Assigned task 1
Please change "press conference" to "public event" and write out the Akron Citizens Assembly passage, beginning at the words "When we gathered" and stopping after "meeting each other.".
Assigned task 2
Extend the Akron Citizens Assembly passage with the text that would follow its final sentence.

That’s why I agreed to join the early conversations about what issue this first Citizens Assembly should tackle. We could’ve started with a number of topics—youth violence, transportation, and others were on the list. But we chose housing because it touches all of those things. Housing stability or instability is woven into mental health, school attendance, neighborhood safety, and access to opportunity. Starting with housing felt like starting at the root.
When we gathered at Bounce Innovation Hub for the Unify Akron press conference, I thought it would simply be an announcement—a chance to let the community know what we were planning. Instead, it felt like a turning point.
Standing there and watching the City of Akron and Unify Akron sign a formal Memorandum of Understanding (MOU) gave me chills. It was powerful to see Mayor Shammas Malik, City Council President Margo Sommerville, and Unify Akron’s team—especially Morgan Lasher—standing together in public, committing to a shared vision. It was more than a photo-op; it felt like a watershed moment in our city’s history, where civic innovation and city government weren’t on parallel tracks, but actually meeting each other.

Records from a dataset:
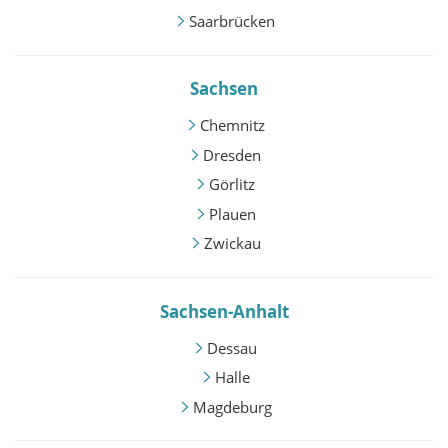
Saarbrücken
Sachsen
Chemnitz
Dresden
Görlitz
Plauen
Zwickau
Sachsen-Anhalt
Dessau
Halle
Magdeburg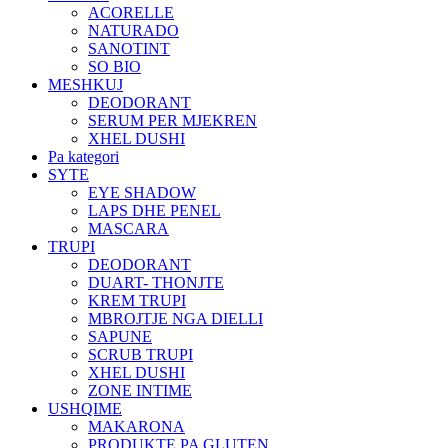
ACORELLE
NATURADO
SANOTINT
SO BIO
MESHKUJ
DEODORANT
SERUM PER MJEKREN
XHEL DUSHI
Pa kategori
SYTE
EYE SHADOW
LAPS DHE PENEL
MASCARA
TRUPI
DEODORANT
DUART- THONJTE
KREM TRUPI
MBROJTJE NGA DIELLI
SAPUNE
SCRUB TRUPI
XHEL DUSHI
ZONE INTIME
USHQIME
MAKARONA
PRODUKTE PA GLUTEN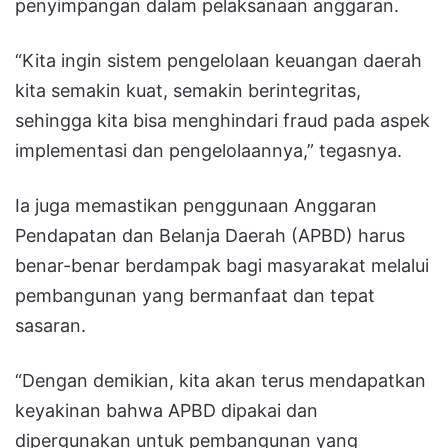
penyimpangan dalam pelaksanaan anggaran.
“Kita ingin sistem pengelolaan keuangan daerah
kita semakin kuat, semakin berintegritas,
sehingga kita bisa menghindari fraud pada aspek
implementasi dan pengelolaannya,” tegasnya.
Ia juga memastikan penggunaan Anggaran
Pendapatan dan Belanja Daerah (APBD) harus
benar-benar berdampak bagi masyarakat melalui
pembangunan yang bermanfaat dan tepat
sasaran.
“Dengan demikian, kita akan terus mendapatkan
keyakinan bahwa APBD dipakai dan
dipergunakan untuk pembangunan yang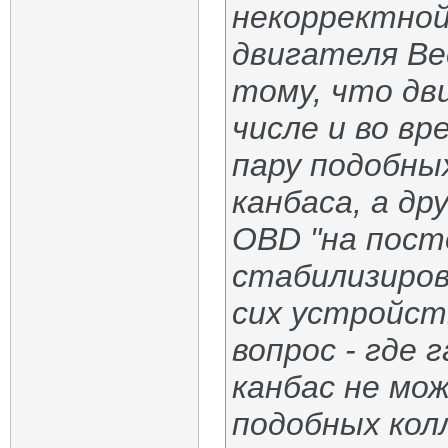
некорректной
двигателя Ве
тому, что дв
числе и во вр
пару подобны
канбаса, а др
OBD "на пост
стабилизиров
сих устройст
вопрос - где
канбас не мо
подобных колл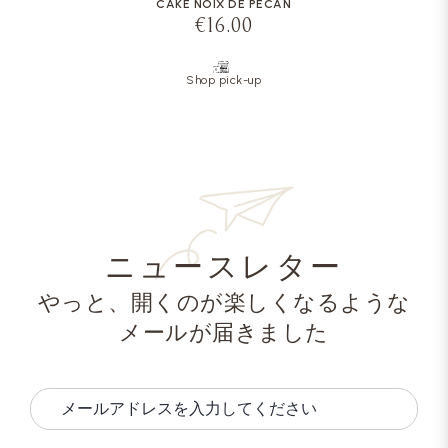
CAKE NOIX DE PÉCAN
€16.00
Shop pick-up
ニュースレター
やっと、開くのが楽しくなるような
メールが届きました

Expected answer 1
When we gathered at Bounce Innovation Hub for the Unify Akron public event, I thought it would simply be an announcement—a chance to let the community know what we were planning. Instead, it felt like a turning point.
Standing there and watching the City of Akron and Unify Akron sign a formal Memorandum of Understanding (MOU) gave me chills. It was powerful to see Mayor Shammas Malik, City Council President Margo Sommerville, and Unify Akron’s team—especially Morgan Lasher—standing together in public, committing to a shared vision. It was more than a photo-op; it felt like a watershed moment in our city’s history, where civic innovation and city government weren’t on parallel tracks, but actually meeting each other.

Expected answer 2
For me, the MOU is what makes this effort different from so many other “listening sessions” we’ve seen in the past. Unify Akron is making a promise to galvanize residents—to invite them in, amplify their voices, and create a space where their lived experience is treated as data and wisdom. The City of Akron, in turn, is making a promise to listen with accountability: to receive the Assembly’s recommendations, respond to them, and be transparent about what action is taken. It’s a reciprocal commitment—residents show up with their stories and ideas, and government shows up with a willingness to act.
What makes this partnership so significant is that neither side can do this alone. Civic innovation on its own can generate energy, ideas, and hope—but without government at the table, those ideas struggle to become policy or practice. Government on its own can create plans and programs—but without residents’ lived experience, those plans often miss the mark or never build real trust.
For too long, we’ve treated these two worlds as if they have to be separate: organizers over here, elected officials over there. This MOU brings both sides together, in the open, and says: we are choosing to work in unison. That sets a powerful precedent for how a community should function—rooted in collaboration, problem-solving, and a shared commitment to making Akron a better place for the people who call it home.
In a city that has seen its share of reports, task forces, and plans that didn’t always translate into change, this moment felt like a different kind of promise. Not a promise that everything will be easy or that every recommendation will be implemented exactly as written—but a promise that residents will not be used for their stories and then forgotten. A promise that we are willing to try a new way of doing democracy—one that is slower, more relational, and more honest about who holds power and how it’s shared.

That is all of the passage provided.